In its fourth and final form, it is most definitely the Godzilla we all know and love, but with a few upgrades. When he opens his gaping maw and lets out his trademark roar, something else happens as well. The bottom jaw splits in two; reminiscent of a sandworm from Tremors, but with Kaiju teeth. And that’s not the only surprise in that mouth.
He also has a hiss-breath that seems to shimmer in the air, but stay low to the ground and spread. You have about 2.5 seconds to wonder what’s about to happen before you find out. His next breath is flame, and the shimmering hiss was an extremely flammable fuel, setting half of Tokyo ablaze. (It’s worth noting that this is the first time Godzilla intentionally causes any damage, and it occurs only after being injured by rockets.)

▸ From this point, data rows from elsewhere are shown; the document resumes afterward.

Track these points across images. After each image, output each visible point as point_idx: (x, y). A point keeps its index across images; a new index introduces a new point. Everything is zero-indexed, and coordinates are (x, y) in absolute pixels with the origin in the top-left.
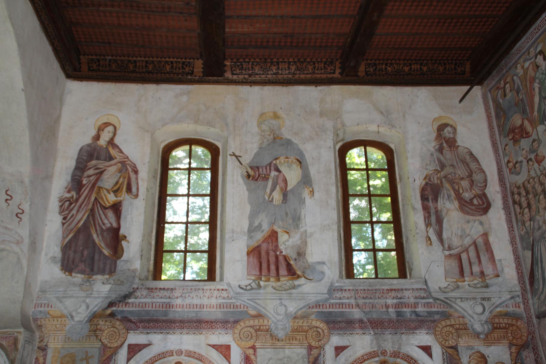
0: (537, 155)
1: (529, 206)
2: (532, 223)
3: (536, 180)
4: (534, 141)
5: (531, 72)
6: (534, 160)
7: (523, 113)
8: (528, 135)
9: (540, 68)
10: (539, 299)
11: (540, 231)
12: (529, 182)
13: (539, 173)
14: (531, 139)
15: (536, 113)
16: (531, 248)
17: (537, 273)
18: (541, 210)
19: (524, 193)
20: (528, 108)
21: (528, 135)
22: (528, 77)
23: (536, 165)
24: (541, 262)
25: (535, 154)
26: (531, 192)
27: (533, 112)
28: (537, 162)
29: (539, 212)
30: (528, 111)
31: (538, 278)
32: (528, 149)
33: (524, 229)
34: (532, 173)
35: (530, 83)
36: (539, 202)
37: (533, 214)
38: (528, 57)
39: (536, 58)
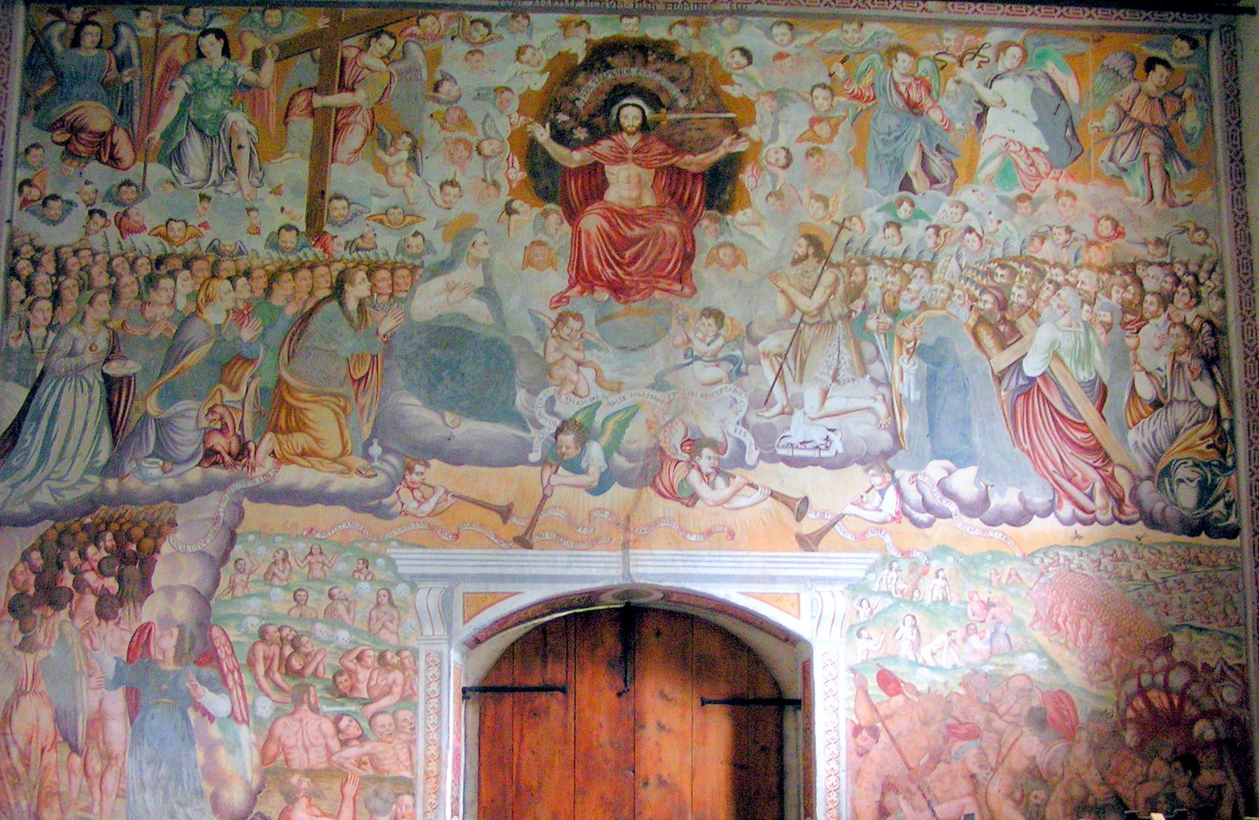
0: (125, 214)
1: (56, 298)
2: (52, 335)
3: (98, 258)
4: (128, 183)
5: (178, 51)
6: (111, 217)
7: (121, 113)
8: (114, 161)
9: (204, 62)
10: (13, 486)
11: (74, 361)
12: (76, 252)
13: (114, 249)
14: (120, 176)
15: (156, 134)
16: (31, 383)
17: (29, 437)
18: (89, 319)
19: (51, 267)
20: (137, 112)
21: (114, 161)
22: (166, 55)
23: (113, 231)
24: (53, 419)
25: (122, 210)
26: (73, 274)
27: (150, 123)
28: (119, 227)
29: (82, 321)
30: (136, 118)
31: (27, 449)
32: (103, 189)
33: (24, 339)
34: (97, 241)
35: (167, 69)
36: (91, 302)
37: (62, 319)
38: (180, 17)
39: (205, 33)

And he’s still not done changing into a beast from your worst nightmares. The next time he opens his mouth for a classic roar, out comes – wait for it – a fucking LASER. Yes, you read that right. A beam shoots from deep inside the enormous throat, slicing skyscrapers in two like a razorblade through butter. The Japanese military’s continued efforts to subdue the monster only serve to make it angrier………and stronger.
Finally, one of the government’s science ministers comes up with an idea just crazy enough to possibly work. Godzilla clearly can’t be killed, but perhaps he can be immobilized. A cadre of cement trucks are emptied, cleaned, and filled with a coagulating agent. Explosives are set in nearby buildings, and detonated as Godzilla walks by, in an attempt to knock him to the ground. It eventually works, but not before we see the lasers one more time – shooting from his spines, and the end of his tail. Sweet Jesus.
But he eventually falls, the trucks pull into place, and science happens. He gets back to his feet, but the blood thickeners quickly begin to work. Within a few paces, his blood is solid. Godzilla is frozen in place in the center of Tokyo, surrounded by the broken pieces of the ravaged city. His reign of terror is over………for now.
THE BAD: The worst thing about this film, for me personally, was the lightning-fast dialogue. I don’t mind subtitles in the slightest, but they disappeared from the screen very quickly – sometimes before I even finished reading them, and I’m a pretty fast reader. However, I will say that the sense of urgency added authenticity to the scenes of the frantic government ministers trying to figure out how to deal with such massive, unprecedented death and destruction. Not since the atomic bomb has Japan had to dig itself out from under such widespread carnage.
But the government scenes seemed (intentionally, from what I’ve read) to be a satire of red tape and bureaucratic bullshit. It’s almost annoying, seeing an emergency situation get discussed to death and the same permissions requested multiple times before a decision is made. To me, that was the film’s biggest flaw.
THE GOOD: Godzilla himself. Liberties were taken, and as a kaiju aficionado, I’m okay with that. I like that this wasn’t just a rehash. He started with a very different look, and slowly evolved into something more familiar. The best addition to his appearance, I thought, was his skin. Rather than reptilian scales, his skin looked like nothing so much as lava; bright reddish-orange where the magma is still hot, and black where it has begun to cool. His new powers and abilities were jaw-droppingly awesome. And the effects, considering the budget, are very impressive. A combination of animatronics, puppetry, and CGI brought Godzilla to life, as well as the leveled Tokyo. All of the scenes containing him and his destruction were first-rate.
I highly recommend this to all Godzilla fans, and anyone who loves giant monsters in general. You will appreciate the creativity and innovation Toho put into this film.